"Protège au moins ton fils" : c'est ce qu'ont imploré ses filles en plein tribunal. Lors de ce deuxième jour d'audience, l'atmosphère était lourde de tensions et de révélations troublantes. Laura, une "fille non reconnue" de l'accusé, a pris la parole pour évoquer son enfance marquée par des abus sexuels au sein d'une famille plongée dans la polygamie.
Les faits sont glaçants : elle raconte avoir été contrainte, jeune, à des actes sexuels par un cousin et évoque les abus de sa demi-sœur Brenda, subis par un des frères de Jérôme, Dylan.
"Tu ne nous as pas protégées"
"Tu ne nous as pas protégées", a lancé Laura à son père, avant de fondre en larmes. La présidente du tribunal, visiblement touchée, lui a demandé : "Étiez-vous conscient de cela ?" Jérôme P., qui est resté stoïque jusqu'à ce moment-là, ne pouvait que secouer la tête, balbutiant un "non" avant de s'effondrer sous le poids de la réalité.

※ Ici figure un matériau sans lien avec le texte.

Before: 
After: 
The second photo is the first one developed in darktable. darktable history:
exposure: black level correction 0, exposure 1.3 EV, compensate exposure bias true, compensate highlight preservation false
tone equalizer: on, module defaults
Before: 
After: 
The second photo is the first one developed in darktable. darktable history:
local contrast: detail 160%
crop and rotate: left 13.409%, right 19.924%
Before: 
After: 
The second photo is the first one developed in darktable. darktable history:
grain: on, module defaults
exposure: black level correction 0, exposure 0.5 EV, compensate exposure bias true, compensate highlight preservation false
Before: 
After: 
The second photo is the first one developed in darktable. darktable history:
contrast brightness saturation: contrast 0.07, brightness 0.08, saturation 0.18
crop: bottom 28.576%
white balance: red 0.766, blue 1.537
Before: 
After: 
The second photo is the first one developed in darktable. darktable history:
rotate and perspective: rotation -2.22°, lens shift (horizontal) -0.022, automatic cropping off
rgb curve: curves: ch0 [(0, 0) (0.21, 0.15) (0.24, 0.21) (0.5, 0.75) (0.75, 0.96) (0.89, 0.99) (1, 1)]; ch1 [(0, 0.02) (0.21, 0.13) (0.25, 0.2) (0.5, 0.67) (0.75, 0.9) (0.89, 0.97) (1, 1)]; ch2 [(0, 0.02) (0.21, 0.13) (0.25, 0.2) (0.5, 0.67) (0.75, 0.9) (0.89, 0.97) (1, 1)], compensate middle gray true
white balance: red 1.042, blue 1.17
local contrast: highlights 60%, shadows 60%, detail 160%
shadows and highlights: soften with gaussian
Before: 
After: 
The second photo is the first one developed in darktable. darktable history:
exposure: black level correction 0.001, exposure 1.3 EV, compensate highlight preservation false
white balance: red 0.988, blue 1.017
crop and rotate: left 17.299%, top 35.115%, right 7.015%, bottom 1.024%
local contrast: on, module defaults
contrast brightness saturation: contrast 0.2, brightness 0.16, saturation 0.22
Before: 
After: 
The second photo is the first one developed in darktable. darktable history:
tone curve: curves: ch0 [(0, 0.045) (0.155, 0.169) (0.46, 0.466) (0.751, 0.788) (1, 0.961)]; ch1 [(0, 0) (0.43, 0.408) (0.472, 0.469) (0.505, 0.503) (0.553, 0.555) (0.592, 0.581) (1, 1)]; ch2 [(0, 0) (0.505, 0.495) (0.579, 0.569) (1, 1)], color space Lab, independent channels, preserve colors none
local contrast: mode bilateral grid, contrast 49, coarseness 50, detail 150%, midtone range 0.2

Brenda, depuis le banc des parties civiles, a également supplié son père de "protéger au moins ton fils". Ce dernier, âgé de 16 ans, a été placé chez ses grands-parents après la fuite de sa mère en 2022. Mais selon Laura, sa grand-mère ne peut pas garantir la sécurité de l'adolescent.
Ce procès, qui se poursuit jusqu'à jeudi, vise à établir la culpabilité de Jérôme P., qui fait face à des accusations de viols sur Jennifer C., avec qui il a eu trois enfants, et d'agressions sur d'autres membres de la famille. L'affaire est d'autant plus complexe qu'elle révèle une dynamique familiale trouble, où plusieurs membres sont impliqués dans des accusations similaires.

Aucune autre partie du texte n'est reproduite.